JR東日本が約7000台のiPad miniを導入――全乗務員が対象
東日本旅客鉄道は、運転士、車掌など全乗務員を対象にiPad miniを導入する。2013年度中に約7000台を導入し、輸送および顧客サービスの質向上を目指す。
東日本旅客鉄道は5月13日、全乗務員(運転士、車掌)に「iPad mini」を導入すると発表した。導入数は約7000台で、2013年度中に首都圏から順次導入していく。
同社ではこれまで、首都圏の主要駅や地方の乗換拠点駅などにタブレット端末85台を利用し、試行を実施、良好な結果を得てきたという。

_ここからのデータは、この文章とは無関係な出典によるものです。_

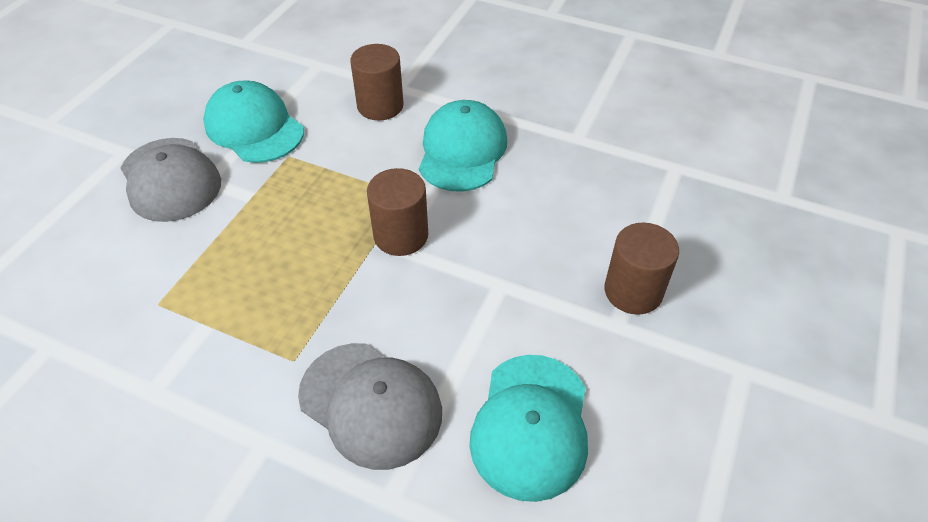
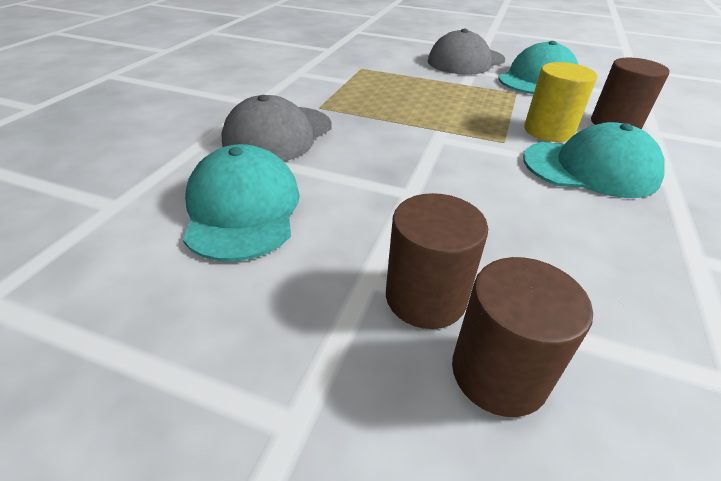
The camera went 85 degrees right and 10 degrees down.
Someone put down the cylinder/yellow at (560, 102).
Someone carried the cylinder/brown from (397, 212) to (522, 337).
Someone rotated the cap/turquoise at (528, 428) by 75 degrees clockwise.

今回はその取り組みをさらに拡大したもの。全乗務員がiPad miniを持つことで、(1)輸送障害時の迅速な対応、(2)案内などのサービス向上、(3)マニュアル類の電子化などを図る。
活用例1:輸送障害発生時の連絡を迅速化
輸送障害発生時などで乗務員が通常とは別の列車を担当することになった場合、現状はFAXでやりとりを行っている。しかし届いた紙面を手渡しする作業の煩雑さや、各乗務員の場所を確認する困難、FAXの設置場所に制約があるなどの課題があった。iPad miniを導入することで、各乗務員に直接、列車のダイヤなど運転に必要なデータを送信でき、場所に依存せず連絡の回数を減られるなどの効果が期待できる。
活用例2:顧客サービスの向上
現在は音声のみで得ている運行状況などの情報を、iPad miniを導入することでWebサイトから迅速に入手できる。情報源を素早くビジュアル化した状態で入手することで、車内外での案内、サービスの品質向上を目指す。
活用例3:マニュアル類の電子化
多くのマニュアル類を電子化して携帯、閲覧する機会を増やすことで、輸送障害時における対応能力向上や知識、技能の維持向上に役立てる。例えば現状は2キロ以上の携行書類を使って案内しているところを、iPad miniに置き換えることで大幅な重量削減になる。また書類を電子化する効果として、情報の更新や管理作業が容易化できる。
今後は、さらに輸送障害発生時やサービス向上に活用可能なコンテンツ、アプリケーションを追加していく方針としている。